Items from a data source
- - -
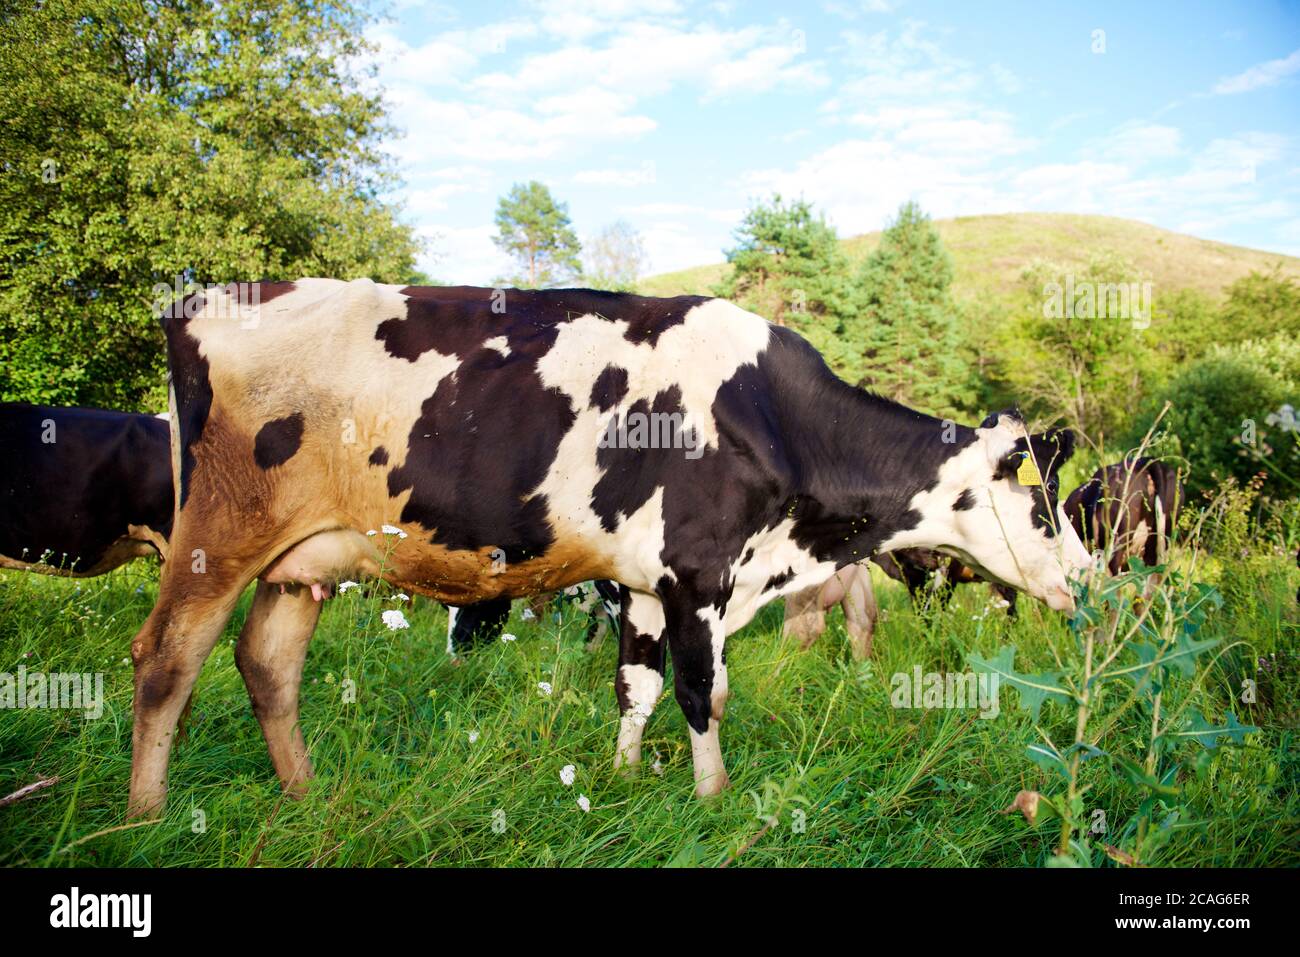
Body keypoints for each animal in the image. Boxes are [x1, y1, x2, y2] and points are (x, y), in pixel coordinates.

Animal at [125, 278, 1090, 817]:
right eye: (1043, 502)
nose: (1086, 574)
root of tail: (204, 300)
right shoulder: (700, 573)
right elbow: (704, 690)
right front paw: (711, 797)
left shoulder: (647, 583)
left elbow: (639, 684)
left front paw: (624, 778)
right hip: (218, 536)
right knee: (167, 658)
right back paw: (146, 814)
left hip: (302, 560)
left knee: (266, 662)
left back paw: (303, 793)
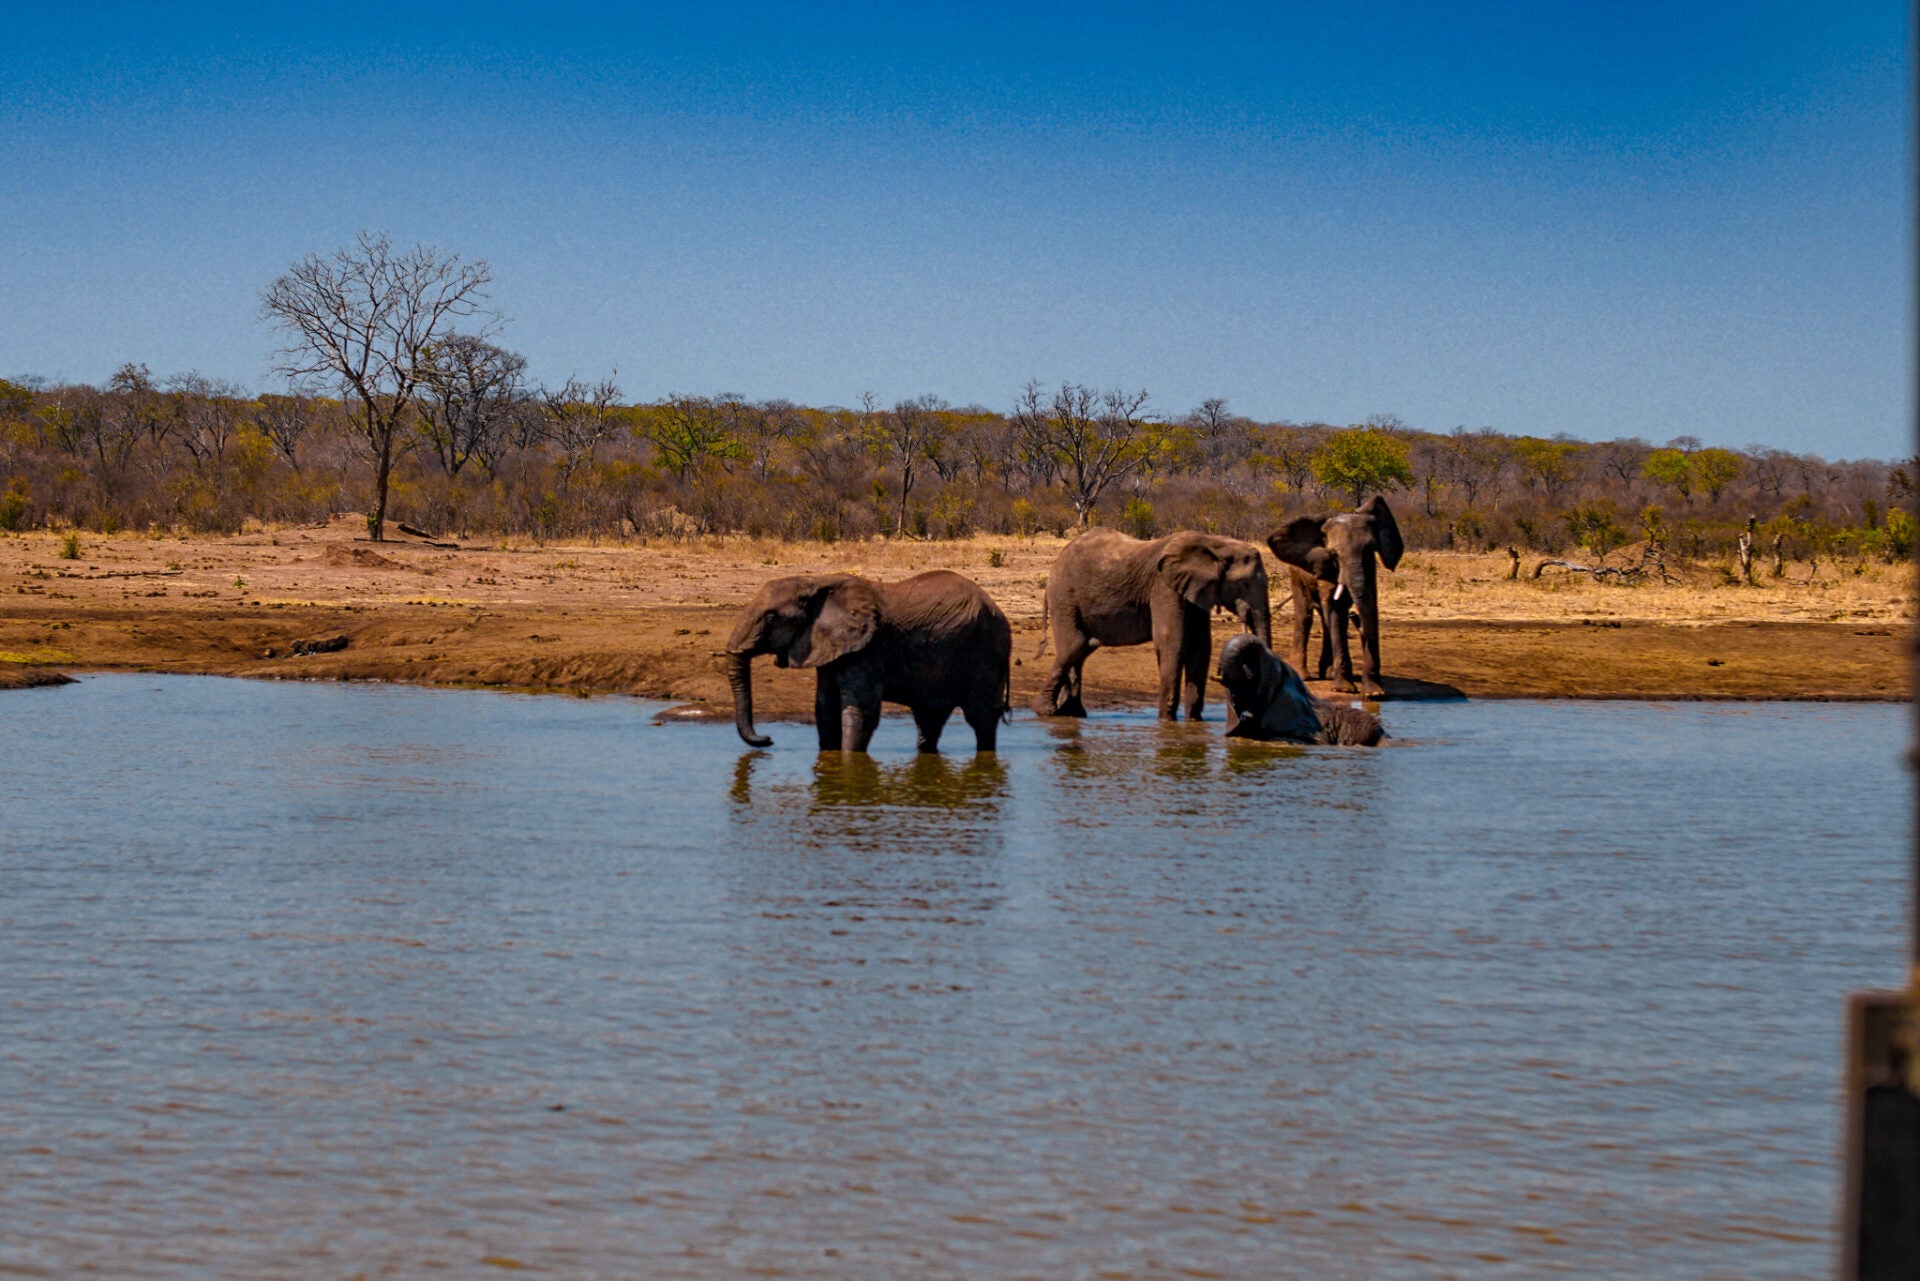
- - -
[TASK OBJECTIVE]: Transcribe exactly the lines that go from the one holding "left elbow: (639, 684)" through the last line of the entries, both included, and nothing besides them. Do not include any pictures.

[OUTPUT BELOW]:
left elbow: (639, 684)
left front paw: (624, 778)
right hip: (218, 536)
right knee: (167, 658)
right back paw: (146, 814)
left hip: (302, 560)
left knee: (266, 662)
left back paw: (303, 793)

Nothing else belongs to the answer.